Enquête, expérimentations et résolution d'anomalies sur mobile

On a rencontré une anomalie qui nous a donné du fil à retordre fin mars. J’ai envie de raconter cette histoire parce que je trouve intéressant de partager certains éléments que j’utilise pour m’aider dans ces situations. Je vais essayer de ne pas donner trop de détails futiles.

Tout commence lorsque notre PO, vient nous voir pour nous montrer un problème avec la liste des offres mises en favoris. Pour une catégorie d’offre en particulier, l’icône favori n’est pas dans le bon état.

Première action, j’essaie de reproduire le problème. Avant de foncer dans le code, je cherche les scénarios utilisateurs qui provoquent le problème et je les note. Et ensuite, avec ça, je peux me prouver que l’anomalie est résolue en ayant écrit des tests et en rejouant le scénario avec/sans correctif. C’est un des premiers conseils que je voudrais partager dans cette histoire.

Grâce à un scénario précis, on peut également affiner l’origine du problème. Par exemple, ici, ça m’a permis de voir que le problème n’était absolument pas lié à la catégorie de l’offre. L’origine se situait dans notre cache HTTP - il nous manquait une invalidation du cache suite à une action spécifique. On corrige le problème en pair-programming et, tout content de notre avancée, on informe notre PO qu’une nouvelle version de l’application est déployée en recette. On passe à autre chose. Fin de l’histoire, tous les problèmes sont résolus.

(Consigne 1): D'après l'extrait fourni, d'où venait le problème de l'icône favori ?
L'extrait fourni et la liste n'ont aucun rapport entre eux.

(Données extraites):
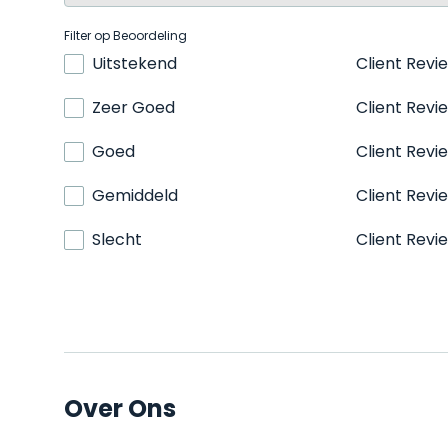
Filter op Beoordeling
Uitstekend
Client Revi
Zeer Goed
Client Revi
Goed
Client Revi
Gemiddeld
Client Revi
Slecht
Client Revi
Over Ons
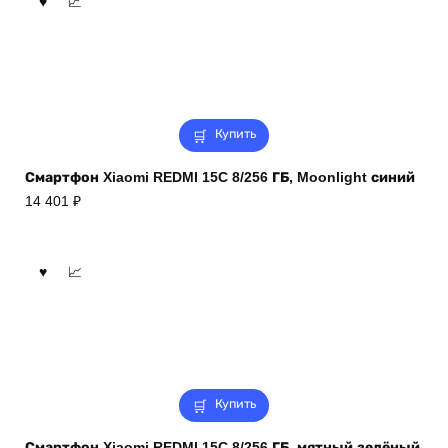
Купить
Смартфон Xiaomi REDMI 15C 8/256 ГБ, Moonlight синий
14 401
₽
Купить
Смартфон Xiaomi REDMI 15C 8/256 ГБ, мятный зелёный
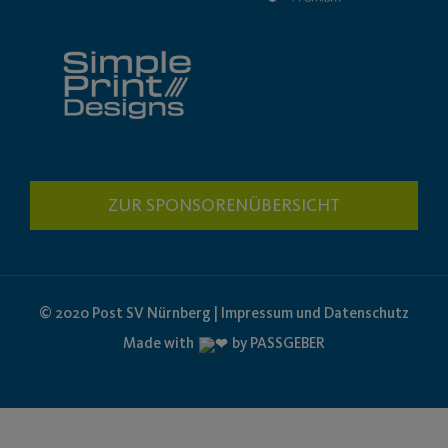
ZUR SPONSORENÜBERSICHT
© 2020 Post SV Nürnberg | Impressum und Datenschutz
Made with
by PASSGEBER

(Consigne 2): Combien de lignes de la liste contiennent le mot "Смартфон" ? Donnez seulement le nombre.

(Réponse 1): Il venait du cache HTTP : il manquait une invalidation du cache après une action précise.

(Réponse 2): 2